Researchers did not ask the women to stop. “Since the women in the supplement and placebo groups both started the study consuming about 1,150 mg of calcium a day,” notes Jeri Nieves, PhD, Assistant Professor of Epidemiology at Columbia University, “this ended up being a comparison of 1,000 mg versus 2,000 mg of calcium a day not inadequate versus adequate calcium.”

2. You may need more vitamin D. Current federal recommendations for adults aged 51 to 70 still call for the 400 IU daily used in these studies. Yet research now shows that 700 to 1,000 IU of vitamin D a day appears necessary to reach the most healthy blood levels of vitamin D. A daily intake of 400 IU is now considered inadequate to prevent fractures.

3. You need consistently high nutrients for benefits. By the end of the trial, only 59 percent of women were still taking their pills as instructed. The women who actually took their calcium and vitamin D supplements had 29 percent fewer hip fractures.

4. Develop a cancer-protection strategy you can follow. Although no significant difference was seen in cancer risk, tumor characteristics, or reports of polyps in this study, a seven-year study is not enough time to see the effects on a disease that typically develops over 10 to 20 years. It should be noted, however, that women who started the study with low blood levels of vitamin D developed more than twice as much colorectal cancer as those with the highest blood levels.

This evidence supports the idea that long-term vitamin D status may affect our risk for this cancer. The women with the lowest blood levels of this vitamin also tended to show the most benefit from supplements.

Longer usages and higher doses than now recommended might have produced truly significant effects in the women who lacked vitamin D.

Another new study of more than 45,000 Swedish men supports adequate consumption of calcium. Men in the top half of calcium consumption were 27 to 32 percent less likely to develop colorectal cancer than those who consumed less.
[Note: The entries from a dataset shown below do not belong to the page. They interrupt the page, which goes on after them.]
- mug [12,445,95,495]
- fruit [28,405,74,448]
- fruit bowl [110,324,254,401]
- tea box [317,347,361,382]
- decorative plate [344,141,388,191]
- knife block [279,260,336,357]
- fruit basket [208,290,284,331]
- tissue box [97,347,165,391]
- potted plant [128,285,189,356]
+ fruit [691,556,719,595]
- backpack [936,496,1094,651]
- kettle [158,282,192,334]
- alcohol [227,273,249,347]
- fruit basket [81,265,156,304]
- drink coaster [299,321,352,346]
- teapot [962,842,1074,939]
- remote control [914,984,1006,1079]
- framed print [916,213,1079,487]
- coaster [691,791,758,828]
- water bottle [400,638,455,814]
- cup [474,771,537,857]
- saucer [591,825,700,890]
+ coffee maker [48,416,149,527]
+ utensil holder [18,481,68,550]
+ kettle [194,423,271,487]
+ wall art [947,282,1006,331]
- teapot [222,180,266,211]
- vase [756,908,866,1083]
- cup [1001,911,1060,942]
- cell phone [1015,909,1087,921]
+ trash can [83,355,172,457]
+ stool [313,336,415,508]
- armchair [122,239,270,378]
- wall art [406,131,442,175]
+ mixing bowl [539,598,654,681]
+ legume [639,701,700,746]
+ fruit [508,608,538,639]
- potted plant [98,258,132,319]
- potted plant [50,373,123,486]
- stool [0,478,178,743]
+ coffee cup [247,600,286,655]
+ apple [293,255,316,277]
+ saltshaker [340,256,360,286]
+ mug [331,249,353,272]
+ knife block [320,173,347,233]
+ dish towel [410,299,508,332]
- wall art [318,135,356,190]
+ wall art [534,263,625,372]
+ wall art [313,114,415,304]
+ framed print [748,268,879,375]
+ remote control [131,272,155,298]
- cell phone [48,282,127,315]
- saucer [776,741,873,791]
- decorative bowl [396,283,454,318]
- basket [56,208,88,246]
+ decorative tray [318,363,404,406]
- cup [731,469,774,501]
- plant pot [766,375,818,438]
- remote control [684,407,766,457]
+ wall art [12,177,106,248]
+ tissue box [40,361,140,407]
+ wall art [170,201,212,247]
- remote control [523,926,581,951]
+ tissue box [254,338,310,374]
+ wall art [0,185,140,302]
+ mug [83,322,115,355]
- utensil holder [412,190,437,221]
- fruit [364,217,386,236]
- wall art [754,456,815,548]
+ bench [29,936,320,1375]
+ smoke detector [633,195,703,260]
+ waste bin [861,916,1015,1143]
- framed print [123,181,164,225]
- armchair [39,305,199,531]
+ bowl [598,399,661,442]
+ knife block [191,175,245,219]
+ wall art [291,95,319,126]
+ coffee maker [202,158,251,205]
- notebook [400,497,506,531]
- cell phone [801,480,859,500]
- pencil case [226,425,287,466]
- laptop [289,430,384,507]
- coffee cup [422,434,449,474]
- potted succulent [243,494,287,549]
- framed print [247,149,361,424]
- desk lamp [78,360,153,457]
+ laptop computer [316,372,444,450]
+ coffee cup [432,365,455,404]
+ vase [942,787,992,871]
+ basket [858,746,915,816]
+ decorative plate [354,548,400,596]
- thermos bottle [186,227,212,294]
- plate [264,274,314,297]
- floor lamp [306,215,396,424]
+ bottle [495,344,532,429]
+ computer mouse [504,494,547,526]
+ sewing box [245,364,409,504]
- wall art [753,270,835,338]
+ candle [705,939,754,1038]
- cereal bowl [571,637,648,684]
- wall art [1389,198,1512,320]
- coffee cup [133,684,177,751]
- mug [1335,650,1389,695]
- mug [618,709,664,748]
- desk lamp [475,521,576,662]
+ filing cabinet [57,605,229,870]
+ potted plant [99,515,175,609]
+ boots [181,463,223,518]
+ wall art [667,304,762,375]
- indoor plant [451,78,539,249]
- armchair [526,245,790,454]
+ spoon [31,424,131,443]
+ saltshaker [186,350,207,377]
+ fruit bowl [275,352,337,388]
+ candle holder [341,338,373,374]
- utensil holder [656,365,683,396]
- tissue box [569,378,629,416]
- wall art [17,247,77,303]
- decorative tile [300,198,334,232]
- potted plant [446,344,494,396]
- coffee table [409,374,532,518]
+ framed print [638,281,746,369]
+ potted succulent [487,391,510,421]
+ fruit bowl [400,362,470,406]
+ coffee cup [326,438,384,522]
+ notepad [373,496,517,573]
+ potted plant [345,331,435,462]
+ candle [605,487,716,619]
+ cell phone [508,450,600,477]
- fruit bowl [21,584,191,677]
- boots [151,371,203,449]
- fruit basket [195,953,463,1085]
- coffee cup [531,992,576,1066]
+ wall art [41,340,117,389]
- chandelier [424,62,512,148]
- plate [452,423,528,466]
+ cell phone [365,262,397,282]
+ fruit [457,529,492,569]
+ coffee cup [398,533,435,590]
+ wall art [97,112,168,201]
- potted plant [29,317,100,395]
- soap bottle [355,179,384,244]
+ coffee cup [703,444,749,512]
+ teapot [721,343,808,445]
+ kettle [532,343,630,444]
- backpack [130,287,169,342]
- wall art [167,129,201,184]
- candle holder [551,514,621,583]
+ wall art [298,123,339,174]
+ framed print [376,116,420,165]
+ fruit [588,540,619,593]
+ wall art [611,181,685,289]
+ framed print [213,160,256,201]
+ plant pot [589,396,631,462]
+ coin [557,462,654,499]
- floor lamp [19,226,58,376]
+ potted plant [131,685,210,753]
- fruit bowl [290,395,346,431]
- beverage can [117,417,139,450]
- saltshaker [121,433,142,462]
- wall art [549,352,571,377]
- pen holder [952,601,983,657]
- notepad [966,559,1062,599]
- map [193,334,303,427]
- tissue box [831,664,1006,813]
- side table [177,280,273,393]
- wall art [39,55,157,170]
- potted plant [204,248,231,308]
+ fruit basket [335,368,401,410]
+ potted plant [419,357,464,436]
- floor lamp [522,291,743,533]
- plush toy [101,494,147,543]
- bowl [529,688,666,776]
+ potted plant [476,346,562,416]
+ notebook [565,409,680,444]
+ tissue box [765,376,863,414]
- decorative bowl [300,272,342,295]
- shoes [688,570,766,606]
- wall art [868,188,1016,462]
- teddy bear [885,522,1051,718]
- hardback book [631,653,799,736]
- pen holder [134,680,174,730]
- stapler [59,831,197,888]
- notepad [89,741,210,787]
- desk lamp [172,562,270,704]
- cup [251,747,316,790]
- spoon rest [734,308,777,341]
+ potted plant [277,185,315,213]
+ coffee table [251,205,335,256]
Although a few but definitely not all studies have linked excessive calcium or dairy product consumption with a possible increase in prostate cancer, the colorectal protection in this study occurred when men ate at least an average of the currently recommended 1,200 mg per day.

5. For bone health and lower colon cancer risk, meeting current recommendations for calcium and vitamin D is a good start. For optimal wellness protection, add regular exercise, weight control, limited sodium intake and a balanced, mostly plant-based diet with plenty of fruits, vegetables and whole grains to your daily habits.

Nutrition Notes is provided by the American Institute for Cancer Research in Washington, D.C.